Я не нашелся вдруг что отвечать — так меня озадачил собеседник. В том, что он говорил, слышалось столько искренности, столько правды, что сразу трудно было отличить в его словах истину от увлечения. Я до сих пор твердо верил, что одни знатоки могут говорить об искусстве, что только их отзывы имеют значение и цену. И вот эту мою уверенность старались поколебать! Я неохотно поддавался искушению, и требование собеседника казалось мне чрезвычайно странным, чтоб не сказать более.
После мы не раз встречались опять с тем же художником, и, когда ни заходила между нами речь о том же предмете, он твердо стоял на своем и разговоры свои со мной всегда оканчивал теми же словами: пишите, пишите.
Я задумался. Публика — это нечто разнокалиберное, неспетое. Из нее раздаются тысячи голосов и ни один не похож на другой. В каком же смысле ее впечатления могут быть полезны художнику, служить делу искусства? Эта мысль стала меня занимать.

Записи, взятые из собрания
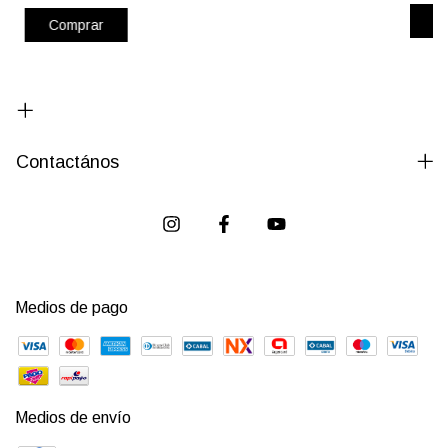
C
Comprar
Contactános
Medios de pago
Medios de envío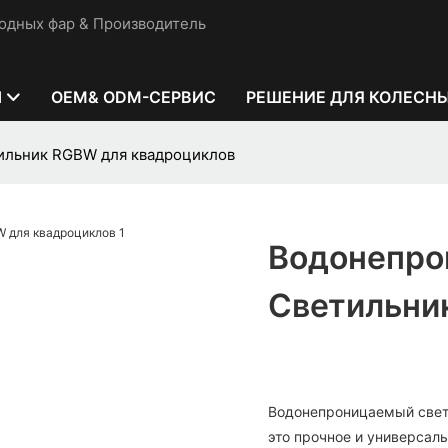
одных фар & Производитель
Ы
OEM& ODM-СЕРВИС
РЕШЕНИЕ ДЛЯ КОЛЕСН
ильник RGBW для квадроциклов
Водонепро
Светильни
Водонепроницаемый свет
это прочное и универса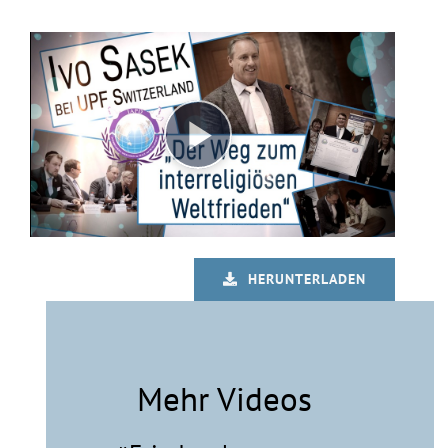
HERUNTERLADEN
Mehr
Videos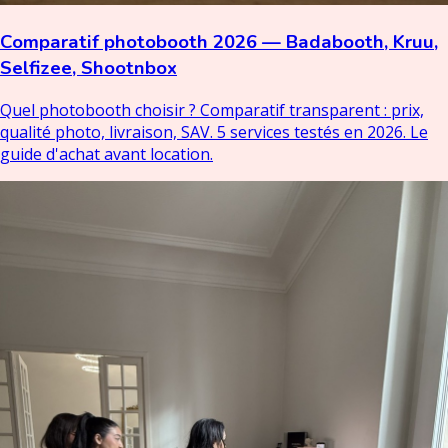
Comparatif photobooth 2026 — Badabooth, Kruu,
Selfizee, Shootnbox
Quel photobooth choisir ? Comparatif transparent : prix,
qualité photo, livraison, SAV. 5 services testés en 2026. Le
guide d'achat avant location.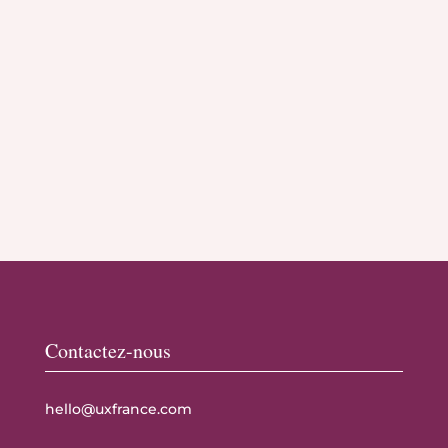
Contactez-nous
hello@uxfrance.com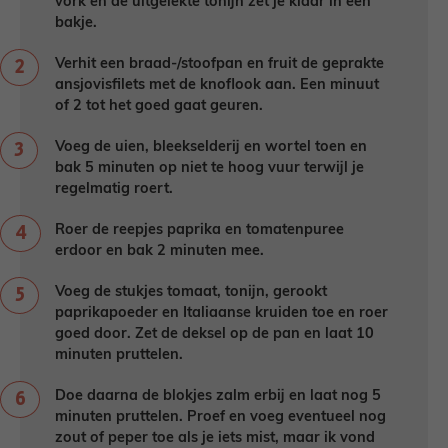
vork en de uitgelekte tonijn zet je klaar in een
bakje.
Verhit een braad-/stoofpan en fruit de geprakte
ansjovisfilets met de knoflook aan. Een minuut
of 2 tot het goed gaat geuren.
Voeg de uien, bleekselderij en wortel toen en
bak 5 minuten op niet te hoog vuur terwijl je
regelmatig roert.
Roer de reepjes paprika en tomatenpuree
erdoor en bak 2 minuten mee.
Voeg de stukjes tomaat, tonijn, gerookt
paprikapoeder en Italiaanse kruiden toe en roer
goed door. Zet de deksel op de pan en laat 10
minuten pruttelen.
Doe daarna de blokjes zalm erbij en laat nog 5
minuten pruttelen. Proef en voeg eventueel nog
zout of peper toe als je iets mist, maar ik vond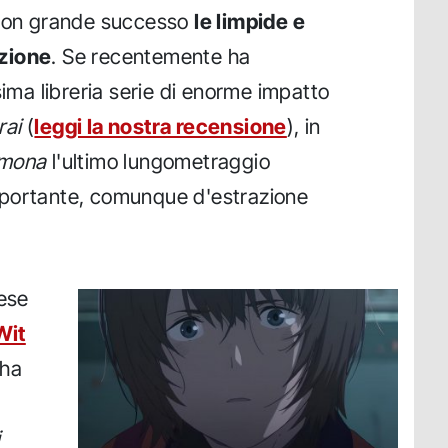
 con grande successo
le limpide e
azione
. Se recentemente ha
sima libreria serie di enorme impatto
rai
(
leggi la nostra recensione
), in
mona
l'ultimo lungometraggio
mportante, comunque d'estrazione
nese
Wit
 ha
i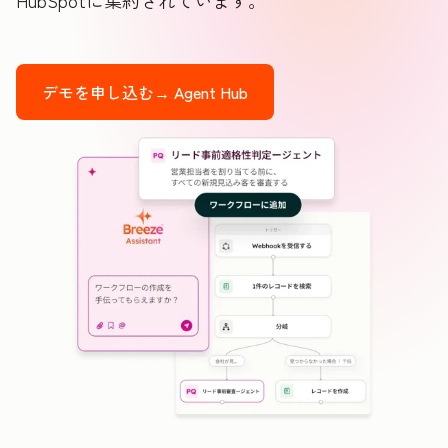
HubSpotに集約されています。
デモを申し込む→
Agent Hub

### ЦЕЛЬ ЗАДАНИЯ
Можете ли вы слово в слово воспроизвести отрывок о споре с художником, начиная со слов «После мы не» и вплоть до слов «словами: пишите, пишите.»?

### РЕЗУЛЬТАТ УПРАЖНЕНИЯ
После мы не раз встречались опять с тем же художником, и, когда ни заходила между нами речь о том же предмете, он твердо стоял на своем и разговоры свои со мной всегда оканчивал теми же словами: пишите, пишите.